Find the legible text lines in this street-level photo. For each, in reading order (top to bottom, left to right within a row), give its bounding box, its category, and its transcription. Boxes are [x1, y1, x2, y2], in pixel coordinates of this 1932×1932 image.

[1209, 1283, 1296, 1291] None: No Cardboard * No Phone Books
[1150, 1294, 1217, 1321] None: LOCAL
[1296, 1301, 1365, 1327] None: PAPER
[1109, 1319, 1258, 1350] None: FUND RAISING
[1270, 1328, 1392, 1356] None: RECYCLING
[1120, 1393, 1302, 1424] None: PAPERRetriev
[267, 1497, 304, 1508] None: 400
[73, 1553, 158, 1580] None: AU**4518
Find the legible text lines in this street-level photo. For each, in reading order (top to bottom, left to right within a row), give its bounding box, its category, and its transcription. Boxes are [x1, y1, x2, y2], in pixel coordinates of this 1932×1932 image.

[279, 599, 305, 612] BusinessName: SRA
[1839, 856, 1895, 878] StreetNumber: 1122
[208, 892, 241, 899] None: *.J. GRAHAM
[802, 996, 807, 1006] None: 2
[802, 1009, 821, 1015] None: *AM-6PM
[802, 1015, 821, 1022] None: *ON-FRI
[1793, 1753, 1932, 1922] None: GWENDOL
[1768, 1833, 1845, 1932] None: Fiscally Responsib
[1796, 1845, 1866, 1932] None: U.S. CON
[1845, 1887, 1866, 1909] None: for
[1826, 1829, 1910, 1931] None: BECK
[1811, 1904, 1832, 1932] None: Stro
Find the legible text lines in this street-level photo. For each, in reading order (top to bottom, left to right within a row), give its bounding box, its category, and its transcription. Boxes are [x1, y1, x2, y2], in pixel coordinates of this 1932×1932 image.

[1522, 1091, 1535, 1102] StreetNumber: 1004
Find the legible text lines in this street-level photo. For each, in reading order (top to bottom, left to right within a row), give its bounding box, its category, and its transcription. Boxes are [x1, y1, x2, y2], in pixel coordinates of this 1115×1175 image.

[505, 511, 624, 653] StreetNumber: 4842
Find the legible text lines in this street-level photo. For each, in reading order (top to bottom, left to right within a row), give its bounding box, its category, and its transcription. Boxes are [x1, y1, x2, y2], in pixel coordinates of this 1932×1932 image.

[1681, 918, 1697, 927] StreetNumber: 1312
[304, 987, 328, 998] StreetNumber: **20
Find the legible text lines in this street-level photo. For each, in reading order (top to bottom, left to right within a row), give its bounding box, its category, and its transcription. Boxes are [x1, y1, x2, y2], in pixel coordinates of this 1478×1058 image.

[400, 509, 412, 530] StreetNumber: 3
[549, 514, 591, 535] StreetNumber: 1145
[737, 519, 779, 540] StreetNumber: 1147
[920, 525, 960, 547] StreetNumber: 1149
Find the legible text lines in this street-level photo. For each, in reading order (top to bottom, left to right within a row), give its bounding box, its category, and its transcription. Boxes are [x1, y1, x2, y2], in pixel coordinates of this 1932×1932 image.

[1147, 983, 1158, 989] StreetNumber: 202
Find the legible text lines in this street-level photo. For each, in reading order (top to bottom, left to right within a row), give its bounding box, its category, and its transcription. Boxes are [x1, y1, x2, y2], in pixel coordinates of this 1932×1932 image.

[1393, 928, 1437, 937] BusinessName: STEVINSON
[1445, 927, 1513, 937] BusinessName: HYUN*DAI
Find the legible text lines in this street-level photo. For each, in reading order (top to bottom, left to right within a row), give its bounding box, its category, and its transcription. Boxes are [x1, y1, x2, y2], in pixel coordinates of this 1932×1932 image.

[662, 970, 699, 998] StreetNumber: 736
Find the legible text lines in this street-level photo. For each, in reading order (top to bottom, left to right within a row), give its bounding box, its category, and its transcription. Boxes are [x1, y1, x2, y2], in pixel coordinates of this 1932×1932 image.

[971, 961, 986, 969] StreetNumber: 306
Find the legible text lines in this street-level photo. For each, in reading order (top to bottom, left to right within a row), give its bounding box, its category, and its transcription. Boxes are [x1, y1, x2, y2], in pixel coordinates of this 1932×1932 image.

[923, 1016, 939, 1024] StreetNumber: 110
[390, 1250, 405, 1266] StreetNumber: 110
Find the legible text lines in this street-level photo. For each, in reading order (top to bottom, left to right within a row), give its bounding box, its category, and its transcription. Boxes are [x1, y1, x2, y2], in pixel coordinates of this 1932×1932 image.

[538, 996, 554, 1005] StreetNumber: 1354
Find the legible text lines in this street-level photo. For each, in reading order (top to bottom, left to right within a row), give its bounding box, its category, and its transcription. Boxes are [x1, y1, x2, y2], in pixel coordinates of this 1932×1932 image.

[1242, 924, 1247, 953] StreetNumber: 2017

Task prompt | Give all of the lines above as a two-column CSV with the columns request and answer, one row per line alongside its answer. Quote each field and replace any line breaks inside it with spaces.

Finished answer |
request,answer
"Find the legible text lines in this street-level photo. For each, in reading order (top to bottom, left to right within a row), give its bounding box, its category, and its transcription. Boxes are [x1, y1, x2, y2], in pixel coordinates of this 1932×1932 image.","[1209, 1283, 1296, 1291] None: No Cardboard * No Phone Books [1150, 1294, 1217, 1321] None: LOCAL [1296, 1301, 1365, 1327] None: PAPER [1109, 1319, 1258, 1350] None: FUND RAISING [1270, 1328, 1392, 1356] None: RECYCLING [1120, 1393, 1302, 1424] None: PAPERRetriev [267, 1497, 304, 1508] None: 400 [73, 1553, 158, 1580] None: AU**4518"
"Find the legible text lines in this street-level photo. For each, in reading order (top to bottom, left to right within a row), give its bounding box, its category, and its transcription. Boxes are [x1, y1, x2, y2], in pixel coordinates of this 1932×1932 image.","[279, 599, 305, 612] BusinessName: SRA [1839, 856, 1895, 878] StreetNumber: 1122 [208, 892, 241, 899] None: *.J. GRAHAM [802, 996, 807, 1006] None: 2 [802, 1009, 821, 1015] None: *AM-6PM [802, 1015, 821, 1022] None: *ON-FRI [1793, 1753, 1932, 1922] None: GWENDOL [1768, 1833, 1845, 1932] None: Fiscally Responsib [1796, 1845, 1866, 1932] None: U.S. CON [1845, 1887, 1866, 1909] None: for [1826, 1829, 1910, 1931] None: BECK [1811, 1904, 1832, 1932] None: Stro"
"Find the legible text lines in this street-level photo. For each, in reading order (top to bottom, left to right within a row), give its bounding box, its category, and its transcription. Boxes are [x1, y1, x2, y2], in pixel coordinates of this 1932×1932 image.","[1522, 1091, 1535, 1102] StreetNumber: 1004"
"Find the legible text lines in this street-level photo. For each, in reading order (top to bottom, left to right within a row), give its bounding box, its category, and its transcription. Boxes are [x1, y1, x2, y2], in pixel coordinates of this 1115×1175 image.","[505, 511, 624, 653] StreetNumber: 4842"
"Find the legible text lines in this street-level photo. For each, in reading order (top to bottom, left to right within a row), give its bounding box, its category, and its transcription. Boxes are [x1, y1, x2, y2], in pixel coordinates of this 1932×1932 image.","[1681, 918, 1697, 927] StreetNumber: 1312 [304, 987, 328, 998] StreetNumber: **20"
"Find the legible text lines in this street-level photo. For each, in reading order (top to bottom, left to right within a row), give its bounding box, its category, and its transcription. Boxes are [x1, y1, x2, y2], in pixel coordinates of this 1478×1058 image.","[400, 509, 412, 530] StreetNumber: 3 [549, 514, 591, 535] StreetNumber: 1145 [737, 519, 779, 540] StreetNumber: 1147 [920, 525, 960, 547] StreetNumber: 1149"
"Find the legible text lines in this street-level photo. For each, in reading order (top to bottom, left to right within a row), give its bounding box, its category, and its transcription. Boxes are [x1, y1, x2, y2], in pixel coordinates of this 1932×1932 image.","[1147, 983, 1158, 989] StreetNumber: 202"
"Find the legible text lines in this street-level photo. For each, in reading order (top to bottom, left to right within a row), give its bounding box, its category, and its transcription. Boxes are [x1, y1, x2, y2], in pixel coordinates of this 1932×1932 image.","[1393, 928, 1437, 937] BusinessName: STEVINSON [1445, 927, 1513, 937] BusinessName: HYUN*DAI"
"Find the legible text lines in this street-level photo. For each, in reading order (top to bottom, left to right within a row), give its bounding box, its category, and its transcription. Boxes are [x1, y1, x2, y2], in pixel coordinates of this 1932×1932 image.","[662, 970, 699, 998] StreetNumber: 736"
"Find the legible text lines in this street-level photo. For each, in reading order (top to bottom, left to right within a row), give its bounding box, its category, and its transcription. Boxes are [x1, y1, x2, y2], in pixel coordinates of this 1932×1932 image.","[971, 961, 986, 969] StreetNumber: 306"
"Find the legible text lines in this street-level photo. For each, in reading order (top to bottom, left to right within a row), give its bounding box, its category, and its transcription. Boxes are [x1, y1, x2, y2], in pixel coordinates of this 1932×1932 image.","[923, 1016, 939, 1024] StreetNumber: 110 [390, 1250, 405, 1266] StreetNumber: 110"
"Find the legible text lines in this street-level photo. For each, in reading order (top to bottom, left to right within a row), give its bounding box, its category, and its transcription. Boxes are [x1, y1, x2, y2], in pixel coordinates of this 1932×1932 image.","[538, 996, 554, 1005] StreetNumber: 1354"
"Find the legible text lines in this street-level photo. For each, in reading order (top to bottom, left to right within a row), give its bounding box, its category, and its transcription. Boxes are [x1, y1, x2, y2], in pixel coordinates of this 1932×1932 image.","[1242, 924, 1247, 953] StreetNumber: 2017"